Friday, January 25, 2013

Shards To A Whole: Chapter 3

McGee centric character study/romance. Want to start at the beginning? Click here.


3. The Nature of the Goth

In the movies, they might just yank out the piece of glass after discovering that it doesn't appear to be piercing anything vital, slap a few stitches on the wound, and the hero goes back to work, gently oozing blood, saving the day, and winning the girl.

But Tim's not in a movie.

The Ultrasound Tech now has a surgical nurse with her. The nurse eases out the glass, and the tech reports back that there are still something like fifteen little bits of glass in the wound.

The next three hours are a haze of pain, very powerful pain-killers that seem to be making everything in his world distort into drippy colors, and occasional updates as to what is going on with the rest of the team.

When everyone is reported alive and accounted for, he dozes.

And at some point Abby shows up, listens to what the doctor says about his post-recovery care, and takes him home.

He half-dozes, half-gazes at her as she drives to his place.

They didn't so much break up, as just wander apart. Nothing acrimonious, though to some degree Tim doubts anything that involves Abby can get that way. She's just so... Abby... that the idea that she'd be involved in a messy and hurtful break-up just doesn't fit in his world view.

They dated for a few months, slept together a half-dozen times, and then the cases kept coming, and they were working together more and more, and suddenly they were working together full-time, and then they were friends, which worked out pretty well, because at first glance they looked like the perfect couple, but they aren't, or weren't, not really.

Goths and gamers go together like peanut butter and chocolate, like Venn diagrams and Facebook updates, but, and it took a while for Tim to figure this out, Abby isn't a Goth, not the way most of the Goths he met before were.

For most Goths it's a lifestyle. A specifically chosen mode of dealing with the rest of the world, a set path and series of rules for carving out an identity, weeding out those who won't mesh well with oneself, and defining one's interactions with the people around them.

It's a layer of fantasy that protects the inner person, removing those who are likely to hurt or disappoint, by keeping them at arm's length.

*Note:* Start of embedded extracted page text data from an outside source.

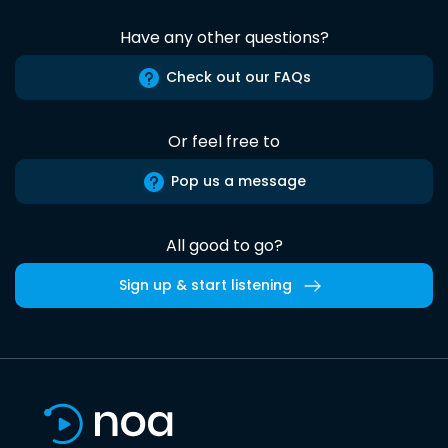
Have any other questions?
Check out our FAQs
Or feel free to
Pop us a message
All good to go?
Sign up & start listening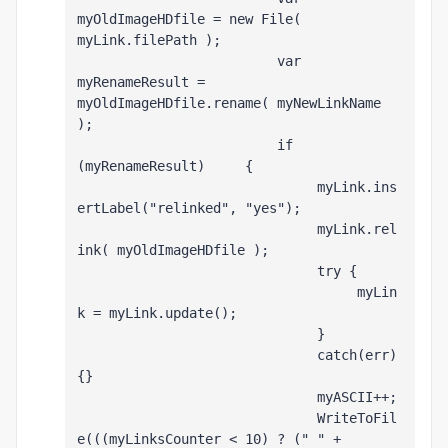
myOldImageHDfile = new File( 
myLink.filePath );
                         var 
myRenameResult = 
myOldImageHDfile.rename( myNewLinkName 
);
                         if 
(myRenameResult)     {
                              myLink.ins
ertLabel("relinked", "yes");
                              myLink.rel
ink( myOldImageHDfile );
                              try {
                                   myLin
k = myLink.update();
                              }
                              catch(err) 
{}
                              myASCII++;
                              WriteToFil
e(((myLinksCounter < 10) ? (" " + 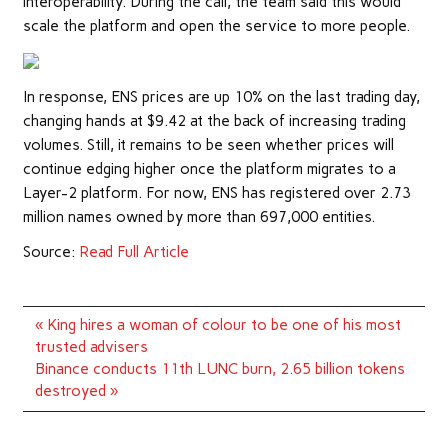
interoperability. During the call, the team said this would
scale the platform and open the service to more people.
In response, ENS prices are up 10% on the last trading day,
changing hands at $9.42 at the back of increasing trading
volumes. Still, it remains to be seen whether prices will
continue edging higher once the platform migrates to a
Layer-2 platform. For now, ENS has registered over 2.73
million names owned by more than 697,000 entities.
Source:
Read Full Article
Post
« King hires a woman of colour to be one of his most
navigation
trusted advisers
Binance conducts 11th LUNC burn, 2.65 billion tokens
destroyed »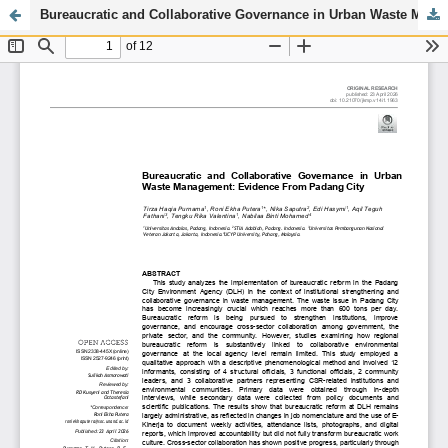
Bureaucratic and Collaborative Governance in Urban Waste Management: Evidence From Padang City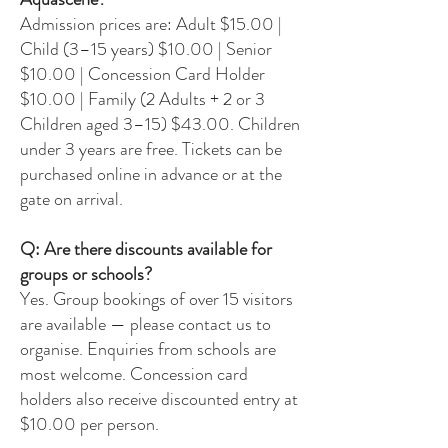
Admission prices are: Adult $15.00 |
Child (3–15 years) $10.00 | Senior
$10.00 | Concession Card Holder
$10.00 | Family (2 Adults + 2 or 3
Children aged 3–15) $43.00. Children
under 3 years are free. Tickets can be
purchased online in advance or at the
gate on arrival.
Q: Are there discounts available for
groups or schools?
Yes. Group bookings of over 15 visitors
are available — please contact us to
organise. Enquiries from schools are
most welcome. Concession card
holders also receive discounted entry at
$10.00 per person.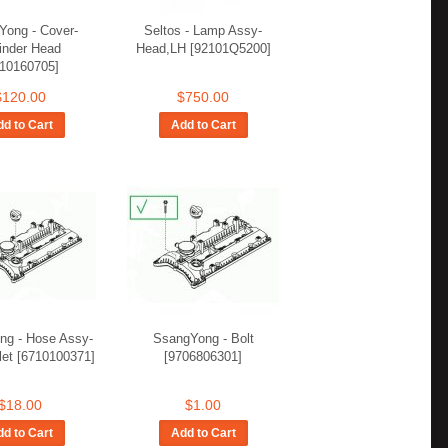
Yong - Cover-
Seltos - Lamp Assy-
inder Head
Head,LH [92101Q5200]
710160705]
$120.00
$750.00
d to Cart
Add to Cart
ng - Hose Assy-
SsangYong - Bolt
let [6710100371]
[9706806301]
$18.00
$1.00
d to Cart
Add to Cart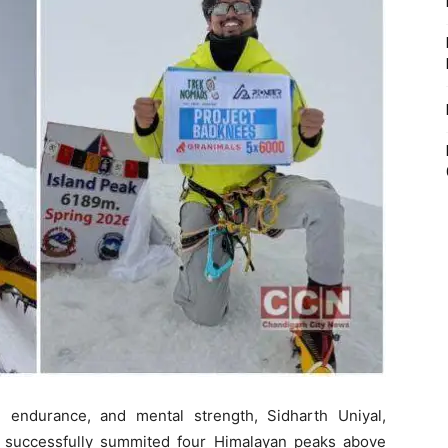
e, endurance, and mental strength, Sidharth Uniyal,
successfully summited four Himalayan peaks above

Tim needs that fantasy shield. He's got several of them. Elf Lord, Thom E. Gemcity, half-a-dozen online personas, Probie, they're all variations on Timothy McGee, and allow him to experience life with a protective layer in place between him and it.

The Goth
But Abby isn't a Goth in that sense.  The clothing, the make-up, the coffin, they aren't shields for her, (at least not in that sense, issues of mortality are a different story all together) they're just her.  And when they were dating, he didn't quite get that about her, nor did she really get that he couldn't just be the Elf Lord or Thom or whomever.

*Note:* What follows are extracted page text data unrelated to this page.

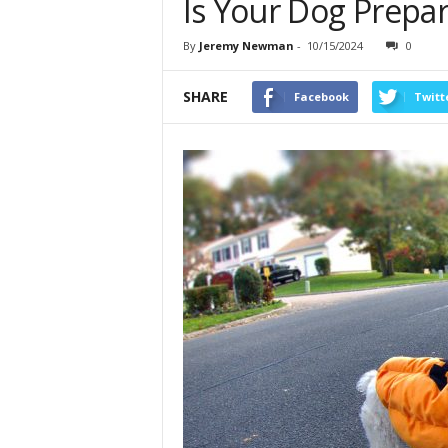
Is Your Dog Prepa
By
Jeremy Newman
-
10/15/2024
0
SHARE
Facebook
Twitt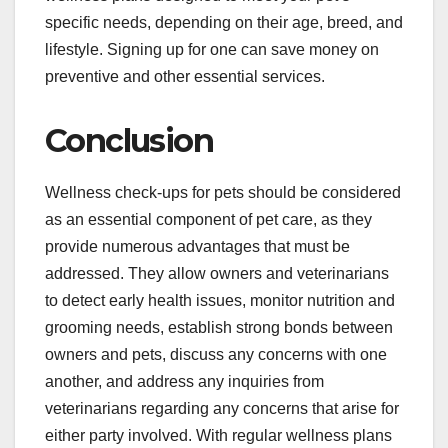
specific needs, depending on their age, breed, and
lifestyle. Signing up for one can save money on
preventive and other essential services.
Conclusion
Wellness check-ups for pets should be considered
as an essential component of pet care, as they
provide numerous advantages that must be
addressed. They allow owners and veterinarians
to detect early health issues, monitor nutrition and
grooming needs, establish strong bonds between
owners and pets, discuss any concerns with one
another, and address any inquiries from
veterinarians regarding any concerns that arise for
either party involved. With regular wellness plans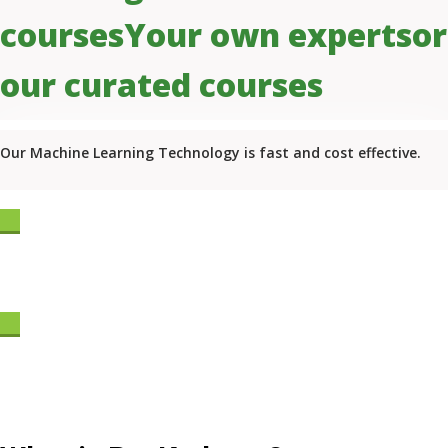
courses
Your own experts
or
our curated courses
Our Machine Learning Technology is fast and cost effective.
Start Learning Now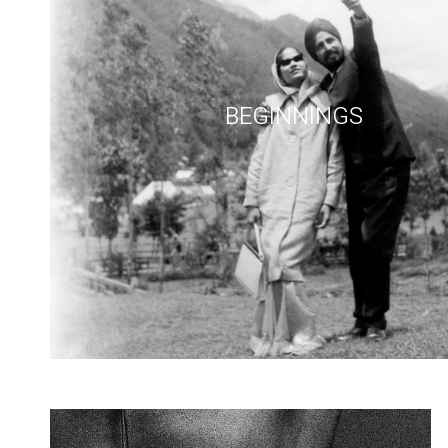
BEGINNINGS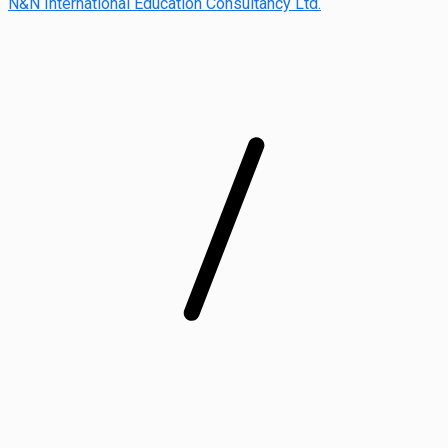
N&N International Education Consultancy Ltd.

But that was nine years ago, and in the intervening almost decade they've learned each other well enough to see the real person there.

And in the intervening nine years, he's always assumed, that eventually, they'd get back together.

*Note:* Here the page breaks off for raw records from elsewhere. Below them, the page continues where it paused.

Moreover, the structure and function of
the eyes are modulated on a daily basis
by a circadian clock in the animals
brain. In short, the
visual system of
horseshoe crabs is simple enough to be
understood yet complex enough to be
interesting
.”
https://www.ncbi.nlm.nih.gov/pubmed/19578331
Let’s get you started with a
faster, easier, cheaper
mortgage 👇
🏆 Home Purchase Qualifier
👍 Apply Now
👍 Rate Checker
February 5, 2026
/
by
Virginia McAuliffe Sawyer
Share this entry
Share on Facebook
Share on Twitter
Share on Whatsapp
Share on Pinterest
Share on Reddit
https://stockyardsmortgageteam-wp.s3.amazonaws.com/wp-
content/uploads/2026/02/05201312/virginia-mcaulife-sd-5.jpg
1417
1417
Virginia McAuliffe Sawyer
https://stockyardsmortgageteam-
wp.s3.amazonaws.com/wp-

Tim and Abby.  Abby and Tim. That's the default setting. Right now they're off messing about with other settings, trying them out, seeing how they work, but when it comes down to it, they'll go back to where they're supposed to be.  After all, they have plenty of time.

Tim gently pokes the bandage on his side.

He's thirty-four. Abby's thirty-eight. (Though he's not supposed to mention that, and she's got most people believing she's perpetually 28.) And, as the pain from poking himself slowly registers through the haze of his medication, he's realizing he's not going to live forever. She's not either. And if I love you means let's get married and have kids and grow old together, doing something about it while you're still young enough to have the kids and growing old hasn't already happened is necessary.